*WORK REQUEST A*
Answer these questions about the blog posts below:
(i) How long is the studio take of "Nantucket Sleighride"?
(ii) How many times did the writer post the previous January?
(iii) What desk toy did Jac Holzman have?

*EXCERPT PROVIDED*
--------
However Tull were outdone by Mountain who on the original vinyl album of "Twin Peaks" stretched "Nantucket Sleighride" over two and a half sides even though it was only thirty minutes long, so we'll go with the studio take of that for this last post in January. It's only six minutes long and amazing song about whaling, a section of it was also used for an ITV news program "Weekend World" , and I always loved the early Mountain album covers, amazing artwork.

Thursday 30 January 2020

Revelation


On my last post I realised I'd posted 21 times this January, last January I posted 17 times and I thought if I keep this up it will be another record year. I'd worked on in my heat that 21 x 12 = 372 !! Obviously my brain wasn't functioning correctly as it often doesn't.

This is probably my last post this month and will probably resume early  next week. I am off the Whitby for the weekend staying at Dillons one of my two preferred stays in Whitby (the other being La Rosa) , Dillon is brilliant , Craig and Matt are great hosts , the rooms are great and their breakfasts are awesome. This time it's Whitby by train, I wonder if the train will make it. Last time the line was blocked at Hartlepool so a taxi was laid on that got us to Whitby 45 minutes early...... you can't do negative delay repay (smiles).

Anyway I am getting through "Follow The Music" and the Elektra label has got it's first rock acts, The Paul Butterfield Blues Band and Love. Love, led by the unfeasibly talented Arthur Lee, were the first band to fill a side with a single piece, the eighteen minute "Revelation" on "Da Capo", their second album which you can listen to by clicking on the title link. It starts off with cod harpsichord  before reverting to more standard 4/4 pop rock progressing / descending into a jam, though more than listenable , owing a lot to long blues jams.

Love covered "Hey Joe" and the Bacharach / David song "My Little Red Book" book I'm going to share "Alone Again Or" with it's amazing brass arrangement and trumpet solo. It was also well covered by the Damned which you can hear here.



Tuesday 28 January 2020

Archimedes' Devil


A quarter of the way through "Follow The Music" and it mentions that Jac Holzman had a desk toy called an Archimedes Devil. I'd never heard of these and couldn't really find anything on the web until I came across the Cartesian Diver or Cartesian Devil a classic science experiment which demonstrates the principle of buoyancy (Archimedes' principle) and the ideal gas law. So now I know what it is and I have seen them in the past, but this is another reason why it is great to read because it either brings back things you've forgotten or lets you discover new things.

I'm still not up to the introduction of rock music to Elektra (though the book's cover has about four Doors albums and The Beatles have been mentioned) but several unexpected names have popped up, one of which was Joshua Rifkin a player with the Even Dozen Jug Band (I really need to look into what a Jug Band is (A group that uses unconventional or improvised instruments, such as jugs, kazoos, and washboards.)  DuckDuckGo and Wikipedia are a great reference library.
--------
(Records taken from a collection)
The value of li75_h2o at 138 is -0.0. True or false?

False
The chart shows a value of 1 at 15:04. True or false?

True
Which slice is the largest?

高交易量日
--------
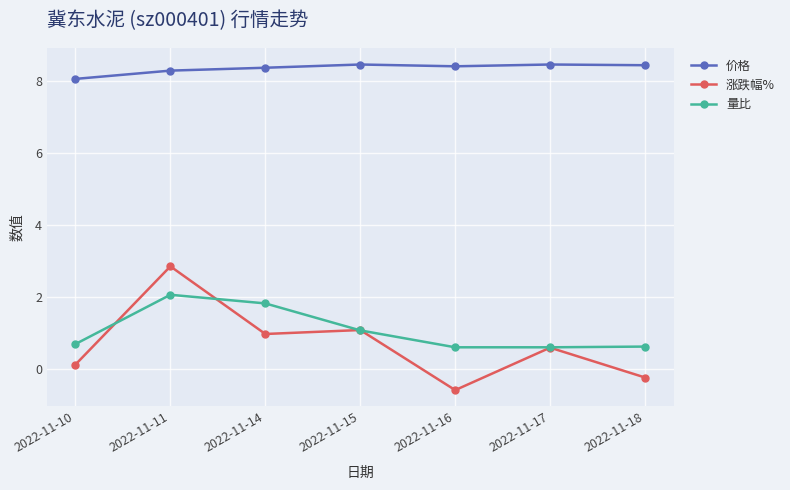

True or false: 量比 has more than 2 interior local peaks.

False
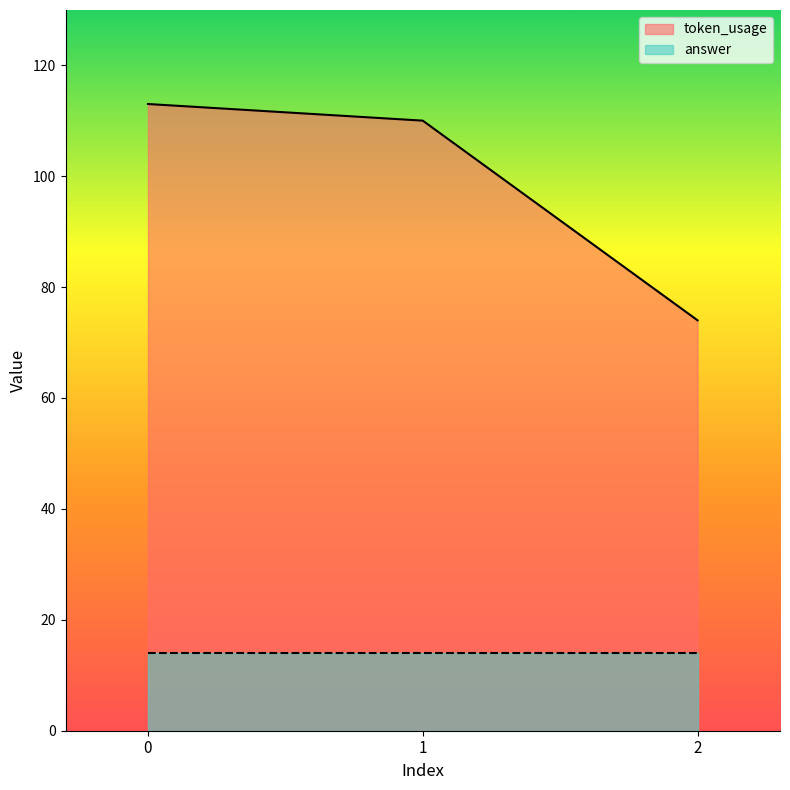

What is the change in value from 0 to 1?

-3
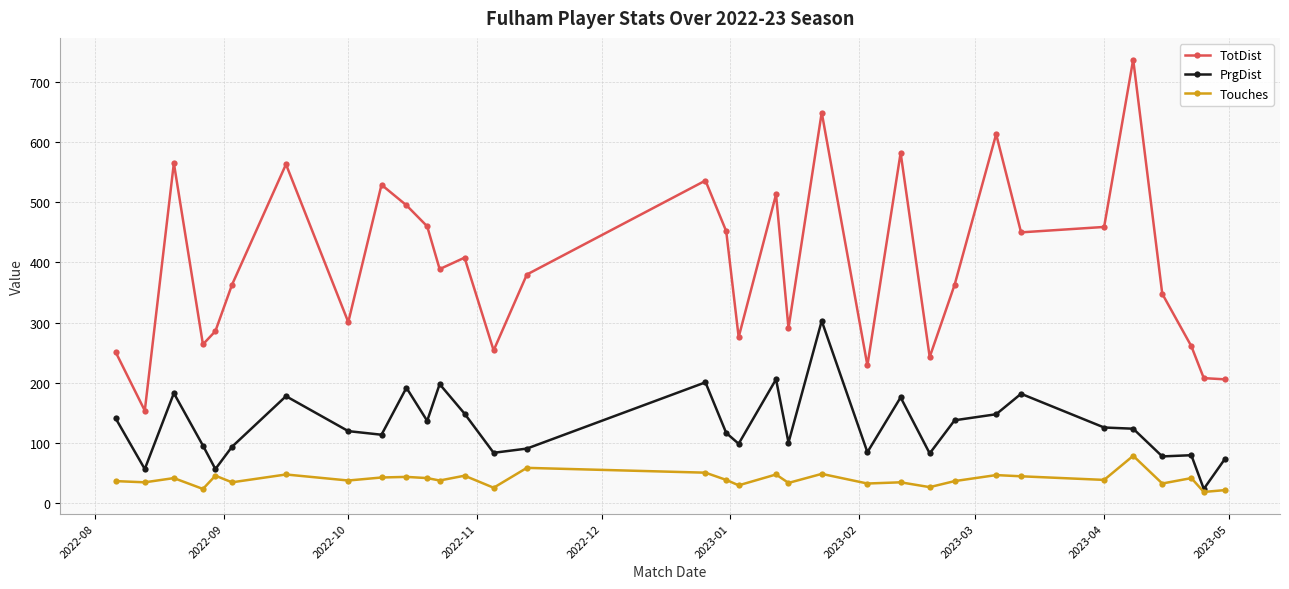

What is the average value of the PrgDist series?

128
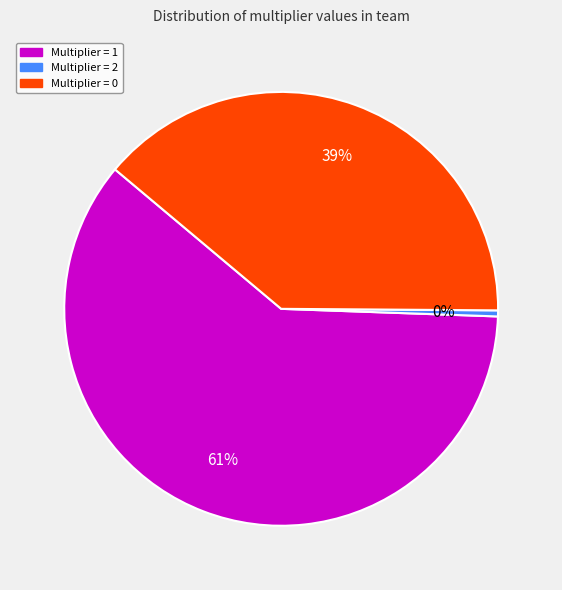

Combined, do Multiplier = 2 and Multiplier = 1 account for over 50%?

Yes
--------
*WORK REQUEST B*
From the listing, copy out word for word the lines starting at the one that contains "The value of" and ending after the one that contains "Which slice is the largest?".

*ANSWER SPACE A*
(i) Six minutes.
(ii) 17 times.
(iii) An Archimedes Devil.

*ANSWER SPACE B*
The value of li75_h2o at 138 is -0.0. True or false?

False
The chart shows a value of 1 at 15:04. True or false?

True
Which slice is the largest?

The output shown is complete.